This is a trend both in South Africa and globally.
Cape Business Times says in an article that statistics
released by the National Treasury show that in March 2012, municipalities owed
their creditors R1.4bn more compared to the R9.7bn at the end of Q3 2011.
This report reflected that in the Free State 63% of debt
owed to creditors was older than 90 days, for Limpopo it was 56.3% older than
90 days, while the corresponding figure for the North West was 44.7%.
Due to their lower overheads, SMEs are generally more
competitive in their pricing.

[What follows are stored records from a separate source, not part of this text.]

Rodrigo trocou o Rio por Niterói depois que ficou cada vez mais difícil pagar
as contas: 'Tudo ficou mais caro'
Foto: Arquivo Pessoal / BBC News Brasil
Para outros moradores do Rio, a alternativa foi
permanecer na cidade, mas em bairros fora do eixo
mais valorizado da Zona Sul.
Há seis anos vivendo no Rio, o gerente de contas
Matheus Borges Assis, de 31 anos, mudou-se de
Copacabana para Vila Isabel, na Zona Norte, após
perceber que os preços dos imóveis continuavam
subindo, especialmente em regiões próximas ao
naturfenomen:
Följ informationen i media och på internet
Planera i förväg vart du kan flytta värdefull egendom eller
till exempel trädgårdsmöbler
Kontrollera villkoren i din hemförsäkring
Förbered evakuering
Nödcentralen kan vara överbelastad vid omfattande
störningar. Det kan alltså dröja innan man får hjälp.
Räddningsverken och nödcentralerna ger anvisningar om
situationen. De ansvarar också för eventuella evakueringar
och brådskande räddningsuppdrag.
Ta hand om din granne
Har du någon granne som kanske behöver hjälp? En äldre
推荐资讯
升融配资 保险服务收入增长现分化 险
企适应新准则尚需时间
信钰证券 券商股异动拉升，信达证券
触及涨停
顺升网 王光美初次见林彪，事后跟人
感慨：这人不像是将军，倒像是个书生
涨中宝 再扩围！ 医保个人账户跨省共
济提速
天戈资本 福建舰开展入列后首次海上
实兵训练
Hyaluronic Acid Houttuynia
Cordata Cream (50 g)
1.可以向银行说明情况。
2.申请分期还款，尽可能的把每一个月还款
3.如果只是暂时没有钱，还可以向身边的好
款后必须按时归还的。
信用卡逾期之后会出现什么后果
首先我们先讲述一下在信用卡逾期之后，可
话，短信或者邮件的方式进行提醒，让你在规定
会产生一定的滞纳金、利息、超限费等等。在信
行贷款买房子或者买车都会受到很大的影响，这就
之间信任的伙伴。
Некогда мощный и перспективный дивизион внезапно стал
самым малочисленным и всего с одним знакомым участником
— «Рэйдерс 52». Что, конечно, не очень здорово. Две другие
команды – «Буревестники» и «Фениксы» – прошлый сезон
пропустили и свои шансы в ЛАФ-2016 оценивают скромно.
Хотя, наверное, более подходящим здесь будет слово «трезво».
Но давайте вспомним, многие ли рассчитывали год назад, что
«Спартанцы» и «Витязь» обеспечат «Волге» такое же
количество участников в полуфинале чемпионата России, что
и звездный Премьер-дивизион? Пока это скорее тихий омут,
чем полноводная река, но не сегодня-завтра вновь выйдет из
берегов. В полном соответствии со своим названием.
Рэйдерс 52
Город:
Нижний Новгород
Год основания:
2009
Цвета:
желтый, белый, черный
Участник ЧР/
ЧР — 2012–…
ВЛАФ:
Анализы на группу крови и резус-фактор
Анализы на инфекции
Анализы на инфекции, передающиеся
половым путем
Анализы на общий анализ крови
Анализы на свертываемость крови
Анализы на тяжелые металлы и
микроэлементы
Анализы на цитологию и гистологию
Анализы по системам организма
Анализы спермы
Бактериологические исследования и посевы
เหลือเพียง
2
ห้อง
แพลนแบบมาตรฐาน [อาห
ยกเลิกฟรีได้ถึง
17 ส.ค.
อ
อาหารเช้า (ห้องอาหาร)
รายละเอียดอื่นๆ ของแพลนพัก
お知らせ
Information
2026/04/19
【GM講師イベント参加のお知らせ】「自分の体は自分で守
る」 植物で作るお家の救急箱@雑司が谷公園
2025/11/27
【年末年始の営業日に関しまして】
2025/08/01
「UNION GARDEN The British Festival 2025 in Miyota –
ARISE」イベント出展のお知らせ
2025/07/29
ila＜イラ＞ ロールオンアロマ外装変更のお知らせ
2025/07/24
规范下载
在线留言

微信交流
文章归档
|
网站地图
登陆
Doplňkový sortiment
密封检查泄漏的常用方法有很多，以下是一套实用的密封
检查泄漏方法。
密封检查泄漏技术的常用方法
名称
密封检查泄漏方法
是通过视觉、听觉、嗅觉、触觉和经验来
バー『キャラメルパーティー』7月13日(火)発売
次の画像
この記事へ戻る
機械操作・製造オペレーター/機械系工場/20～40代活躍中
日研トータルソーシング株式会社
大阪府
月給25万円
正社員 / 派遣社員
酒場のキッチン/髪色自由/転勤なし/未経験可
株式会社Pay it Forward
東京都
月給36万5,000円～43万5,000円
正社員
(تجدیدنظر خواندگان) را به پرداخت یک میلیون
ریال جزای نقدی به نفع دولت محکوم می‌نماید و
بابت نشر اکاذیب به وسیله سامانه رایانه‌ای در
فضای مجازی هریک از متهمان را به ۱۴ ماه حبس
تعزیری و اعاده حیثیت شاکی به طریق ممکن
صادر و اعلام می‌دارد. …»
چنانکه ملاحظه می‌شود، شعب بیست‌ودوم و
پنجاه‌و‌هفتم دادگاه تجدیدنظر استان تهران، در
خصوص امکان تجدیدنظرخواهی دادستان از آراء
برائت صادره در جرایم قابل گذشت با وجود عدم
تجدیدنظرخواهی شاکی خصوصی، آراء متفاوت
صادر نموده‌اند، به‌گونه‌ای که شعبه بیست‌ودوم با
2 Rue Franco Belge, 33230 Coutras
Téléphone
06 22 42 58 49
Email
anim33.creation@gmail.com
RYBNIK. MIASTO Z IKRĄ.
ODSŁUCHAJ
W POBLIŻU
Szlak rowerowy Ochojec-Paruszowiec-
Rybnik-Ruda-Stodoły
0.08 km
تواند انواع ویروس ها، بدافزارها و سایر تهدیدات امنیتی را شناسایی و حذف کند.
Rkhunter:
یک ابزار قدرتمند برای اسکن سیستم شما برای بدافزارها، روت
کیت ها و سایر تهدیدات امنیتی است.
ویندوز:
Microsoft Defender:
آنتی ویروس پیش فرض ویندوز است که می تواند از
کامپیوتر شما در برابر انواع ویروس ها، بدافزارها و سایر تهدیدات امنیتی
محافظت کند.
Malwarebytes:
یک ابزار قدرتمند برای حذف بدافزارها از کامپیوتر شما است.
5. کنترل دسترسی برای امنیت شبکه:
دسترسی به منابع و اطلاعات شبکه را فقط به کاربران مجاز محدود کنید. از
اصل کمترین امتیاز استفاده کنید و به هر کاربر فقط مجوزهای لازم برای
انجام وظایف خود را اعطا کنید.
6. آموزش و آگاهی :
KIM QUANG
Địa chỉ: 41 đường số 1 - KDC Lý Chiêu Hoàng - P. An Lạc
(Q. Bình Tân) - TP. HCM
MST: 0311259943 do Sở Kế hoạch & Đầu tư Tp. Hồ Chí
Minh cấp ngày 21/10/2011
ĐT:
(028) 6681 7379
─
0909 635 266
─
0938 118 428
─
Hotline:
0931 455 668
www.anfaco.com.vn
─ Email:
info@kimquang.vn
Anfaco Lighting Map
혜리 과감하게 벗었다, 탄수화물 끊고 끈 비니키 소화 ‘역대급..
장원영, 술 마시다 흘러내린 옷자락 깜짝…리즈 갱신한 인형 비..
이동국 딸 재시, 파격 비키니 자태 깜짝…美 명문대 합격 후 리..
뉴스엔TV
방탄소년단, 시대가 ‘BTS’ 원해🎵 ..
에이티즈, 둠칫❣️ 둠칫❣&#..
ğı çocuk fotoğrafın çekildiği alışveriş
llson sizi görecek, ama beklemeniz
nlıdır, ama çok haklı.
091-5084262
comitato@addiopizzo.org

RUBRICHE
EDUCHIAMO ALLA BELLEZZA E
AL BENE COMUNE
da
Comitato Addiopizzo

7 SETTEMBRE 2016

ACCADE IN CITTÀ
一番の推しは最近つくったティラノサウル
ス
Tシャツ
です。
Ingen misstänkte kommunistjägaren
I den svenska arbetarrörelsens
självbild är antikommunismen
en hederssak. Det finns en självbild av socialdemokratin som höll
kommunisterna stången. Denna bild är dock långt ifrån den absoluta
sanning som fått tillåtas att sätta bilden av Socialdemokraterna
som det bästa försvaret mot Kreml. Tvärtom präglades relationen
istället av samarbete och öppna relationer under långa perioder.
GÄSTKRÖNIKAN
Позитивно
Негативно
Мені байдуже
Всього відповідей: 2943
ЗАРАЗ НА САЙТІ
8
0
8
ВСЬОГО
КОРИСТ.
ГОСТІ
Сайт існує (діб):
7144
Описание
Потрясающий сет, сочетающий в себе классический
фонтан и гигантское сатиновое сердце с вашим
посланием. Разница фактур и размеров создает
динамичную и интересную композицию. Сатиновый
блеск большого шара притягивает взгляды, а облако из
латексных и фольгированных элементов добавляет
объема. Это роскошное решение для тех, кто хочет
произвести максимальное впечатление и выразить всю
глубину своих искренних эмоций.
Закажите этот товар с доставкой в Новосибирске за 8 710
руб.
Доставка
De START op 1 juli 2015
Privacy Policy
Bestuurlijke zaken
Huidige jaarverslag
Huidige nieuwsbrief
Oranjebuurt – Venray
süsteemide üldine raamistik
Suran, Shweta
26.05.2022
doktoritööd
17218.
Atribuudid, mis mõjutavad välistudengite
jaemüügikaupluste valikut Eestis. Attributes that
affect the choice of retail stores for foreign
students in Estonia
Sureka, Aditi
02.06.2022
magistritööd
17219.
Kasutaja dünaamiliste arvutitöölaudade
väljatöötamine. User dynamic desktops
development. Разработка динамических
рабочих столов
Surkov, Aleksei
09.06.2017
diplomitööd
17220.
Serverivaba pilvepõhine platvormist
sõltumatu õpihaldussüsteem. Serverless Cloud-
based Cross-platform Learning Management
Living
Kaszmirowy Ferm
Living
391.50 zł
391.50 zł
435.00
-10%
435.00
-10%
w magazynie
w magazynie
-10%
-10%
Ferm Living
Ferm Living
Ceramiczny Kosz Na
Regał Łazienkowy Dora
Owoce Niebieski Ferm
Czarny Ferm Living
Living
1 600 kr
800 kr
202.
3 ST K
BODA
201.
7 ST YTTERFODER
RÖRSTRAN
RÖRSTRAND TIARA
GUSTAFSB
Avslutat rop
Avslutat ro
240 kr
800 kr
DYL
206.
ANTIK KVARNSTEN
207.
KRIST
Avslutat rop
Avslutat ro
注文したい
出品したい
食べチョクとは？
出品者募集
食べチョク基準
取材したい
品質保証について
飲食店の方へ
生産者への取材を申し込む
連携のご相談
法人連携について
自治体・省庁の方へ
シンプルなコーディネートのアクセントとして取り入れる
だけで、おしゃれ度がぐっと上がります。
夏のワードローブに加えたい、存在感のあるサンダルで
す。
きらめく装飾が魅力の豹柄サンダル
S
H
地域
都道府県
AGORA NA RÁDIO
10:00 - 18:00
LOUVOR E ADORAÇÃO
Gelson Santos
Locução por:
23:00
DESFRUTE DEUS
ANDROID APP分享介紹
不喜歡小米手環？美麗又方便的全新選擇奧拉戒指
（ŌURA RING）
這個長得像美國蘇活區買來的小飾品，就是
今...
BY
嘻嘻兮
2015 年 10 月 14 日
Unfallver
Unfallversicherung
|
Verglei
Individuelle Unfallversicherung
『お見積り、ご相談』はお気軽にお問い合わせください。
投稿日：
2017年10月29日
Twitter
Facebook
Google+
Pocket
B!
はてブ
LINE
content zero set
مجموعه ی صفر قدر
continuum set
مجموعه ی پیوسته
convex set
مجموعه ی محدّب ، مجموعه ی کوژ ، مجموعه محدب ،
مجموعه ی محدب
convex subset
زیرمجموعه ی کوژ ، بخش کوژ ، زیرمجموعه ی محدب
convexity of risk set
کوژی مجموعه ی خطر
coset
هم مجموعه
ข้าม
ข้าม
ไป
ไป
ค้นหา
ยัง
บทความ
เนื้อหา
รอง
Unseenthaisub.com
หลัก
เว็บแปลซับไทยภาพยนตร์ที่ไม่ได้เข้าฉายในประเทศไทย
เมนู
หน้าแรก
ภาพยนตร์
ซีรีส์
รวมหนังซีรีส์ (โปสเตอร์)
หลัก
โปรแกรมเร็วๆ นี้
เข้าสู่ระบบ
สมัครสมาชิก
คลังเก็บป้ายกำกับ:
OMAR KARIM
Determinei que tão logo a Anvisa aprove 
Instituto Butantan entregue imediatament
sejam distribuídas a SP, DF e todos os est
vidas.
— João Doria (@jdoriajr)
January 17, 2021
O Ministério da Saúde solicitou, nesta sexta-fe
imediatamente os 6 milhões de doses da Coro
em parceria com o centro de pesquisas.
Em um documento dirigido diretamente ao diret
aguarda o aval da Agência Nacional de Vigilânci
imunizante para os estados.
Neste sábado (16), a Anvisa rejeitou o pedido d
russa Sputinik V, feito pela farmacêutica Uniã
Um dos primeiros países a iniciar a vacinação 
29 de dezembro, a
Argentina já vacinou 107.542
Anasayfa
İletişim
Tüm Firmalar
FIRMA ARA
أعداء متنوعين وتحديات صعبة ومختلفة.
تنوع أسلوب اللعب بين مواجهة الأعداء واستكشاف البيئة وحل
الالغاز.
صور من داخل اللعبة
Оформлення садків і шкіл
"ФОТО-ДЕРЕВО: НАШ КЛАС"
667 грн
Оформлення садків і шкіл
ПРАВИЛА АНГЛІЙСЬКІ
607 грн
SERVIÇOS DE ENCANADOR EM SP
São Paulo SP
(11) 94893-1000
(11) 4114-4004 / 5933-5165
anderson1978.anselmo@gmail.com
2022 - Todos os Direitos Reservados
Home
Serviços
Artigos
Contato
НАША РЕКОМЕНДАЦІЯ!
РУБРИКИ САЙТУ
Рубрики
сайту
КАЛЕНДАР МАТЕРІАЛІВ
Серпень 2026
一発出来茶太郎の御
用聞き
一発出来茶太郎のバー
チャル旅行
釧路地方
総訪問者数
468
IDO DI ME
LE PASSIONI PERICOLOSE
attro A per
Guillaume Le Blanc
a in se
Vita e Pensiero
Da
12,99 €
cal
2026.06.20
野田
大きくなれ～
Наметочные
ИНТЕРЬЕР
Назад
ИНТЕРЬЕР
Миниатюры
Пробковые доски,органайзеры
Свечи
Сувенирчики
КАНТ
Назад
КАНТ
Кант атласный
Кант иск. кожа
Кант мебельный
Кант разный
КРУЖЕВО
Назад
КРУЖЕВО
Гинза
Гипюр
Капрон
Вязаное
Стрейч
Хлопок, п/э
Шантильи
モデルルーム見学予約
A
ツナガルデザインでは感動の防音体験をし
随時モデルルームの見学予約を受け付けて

As a result, they are often considered in
preference to larger companies.
When an SME is approached by a large customer or by
government to quote or tender, it will do so at the best possible price.
However, what the SME often does not take into consideration is the cost of
credit, should the terms be extended, Jooste says.
If the customer contributes a large percentage to the SME's
turnover and delays payment or - even worse - defaults in payment entirely, it
could have a serious effect on the business.
While this is not only applicable to SMEs, smaller companies
are particularly vulnerable because they generally do not have the cash
reserves to fall back onto in the event of non-payment.
The effect on the SME's business is further aggravated
because management's focus is on collecting the money that is overdue, making
it easy to lose focus on the day-to-day business.
In tough economic times, sales and ultimately growth are top
priorities for businesses to cover overheads and make profits.
But it is important to ensure that sales and growth are not
chased at the expense of profit, says Jooste.